**Document extract**.
□ □ □

The 3nd Open Art Festival
in Xi'an, China Sep.2002

14 Sep. 2002


6. ARAI Shin-ichi(Japan)
"Tourist #4 Globalism/Internationalism"



At first ARAI said
In my childhood , TV news in Japan sometimes showed me that Chinese children, the red guard attacked bad adults like the head teacher and their big street demonstrations.
And also the children of farmers in Narita area in Japan fought against riot task forces with their parents. Because these days Japanese government wrested their lands from them to build up new Tokyo (Narita) airport without any agreements.
These two actions of children shocked me very much.
Especially I thought the Chinese children with "the Little Red Book (Quotations from Chairman Mao Tse-tung)" were my heroes and heroine.

Then I started to deeply read Lu Xun at the university who was the father of Chinese modern literature and also militant cultural activist before communists revolution.
Because for me and also Japanese young people, he is an amiable novelist.
I think 90% of Japanese children read Lu Xun at junior high school now and then.
Because his novels have been placed in almost all text book of junior high school in Japan.
And Mao Tse-tung also respected Lu Xun very much.


Arai choose 4 person to read the chapter "32. CULTURE AND ART"
of "the Little Red Book (Quotations from Chairman Mao Tse-tung)"
Lena ERIKSSON / German virsion
AI Weiwei / Chinese virsion
IIDA Yoko / Japanese version
Lennie LEE / English version
(from right to left)






After their reading of the chapter "32. CULTURE AND ART"
of "the Little Red Book (Quotations from Chairman Mao Tse-tung)"
ARAI did his handstand to read the last paragraph of "The True Story of Ah Q"

□ □ □

**Directions for this task**.
According to the festival account, who read the Japanese version of the chapter? The records that come next have no connection to the festival account.

**Extracted data**.
□ □ □

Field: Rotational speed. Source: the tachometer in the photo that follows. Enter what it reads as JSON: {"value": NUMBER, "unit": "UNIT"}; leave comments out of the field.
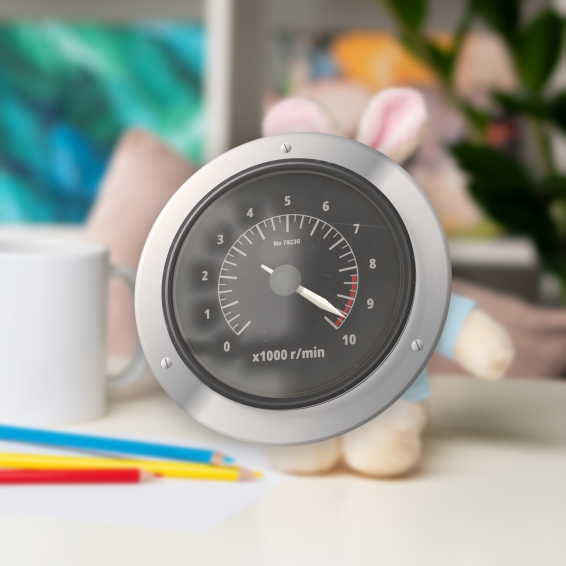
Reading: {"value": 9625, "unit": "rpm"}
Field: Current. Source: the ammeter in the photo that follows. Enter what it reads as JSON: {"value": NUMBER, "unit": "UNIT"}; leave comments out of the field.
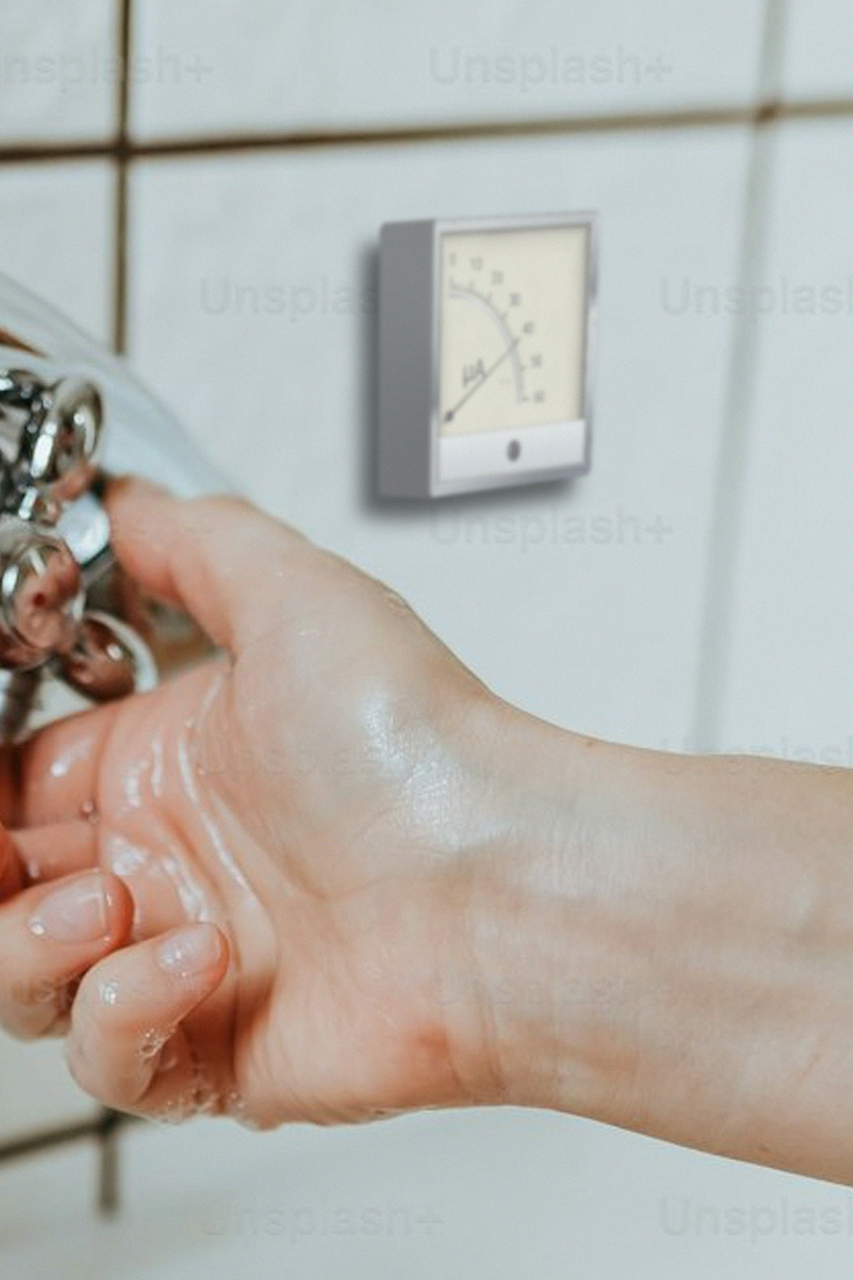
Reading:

□ □ □

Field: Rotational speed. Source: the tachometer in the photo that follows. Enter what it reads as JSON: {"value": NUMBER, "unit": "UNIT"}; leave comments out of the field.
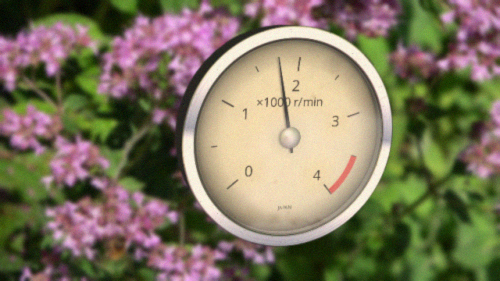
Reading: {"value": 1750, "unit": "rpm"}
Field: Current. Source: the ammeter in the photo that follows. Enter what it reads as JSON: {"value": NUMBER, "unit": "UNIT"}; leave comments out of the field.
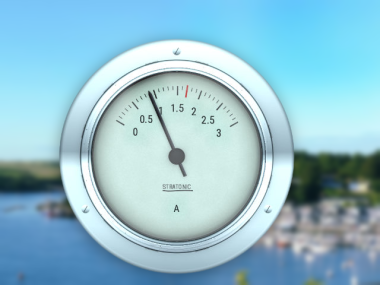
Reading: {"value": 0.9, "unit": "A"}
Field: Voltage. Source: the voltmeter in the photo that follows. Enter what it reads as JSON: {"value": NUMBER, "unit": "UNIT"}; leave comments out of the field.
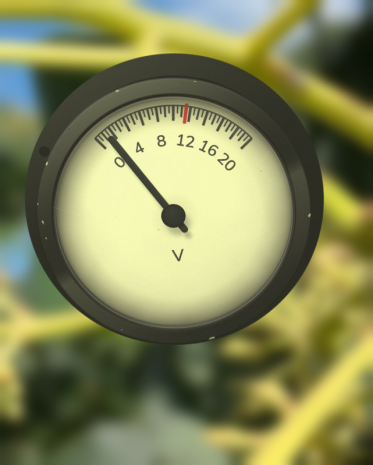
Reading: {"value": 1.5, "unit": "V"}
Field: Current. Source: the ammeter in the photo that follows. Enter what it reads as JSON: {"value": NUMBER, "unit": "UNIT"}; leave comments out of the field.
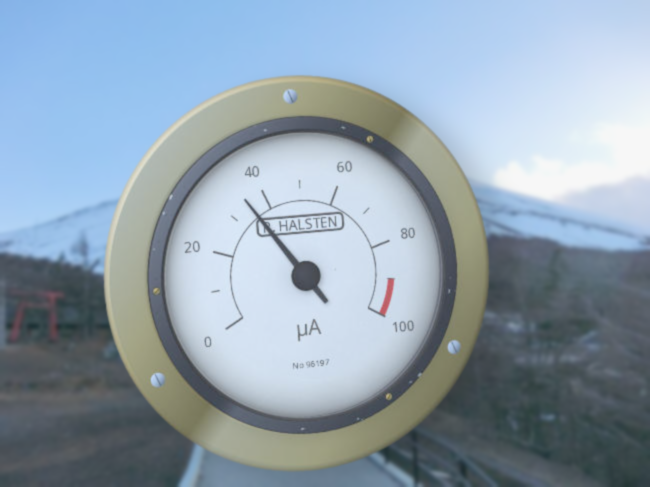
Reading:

□ □ □

**Reply to the exercise**.
IIDA Yoko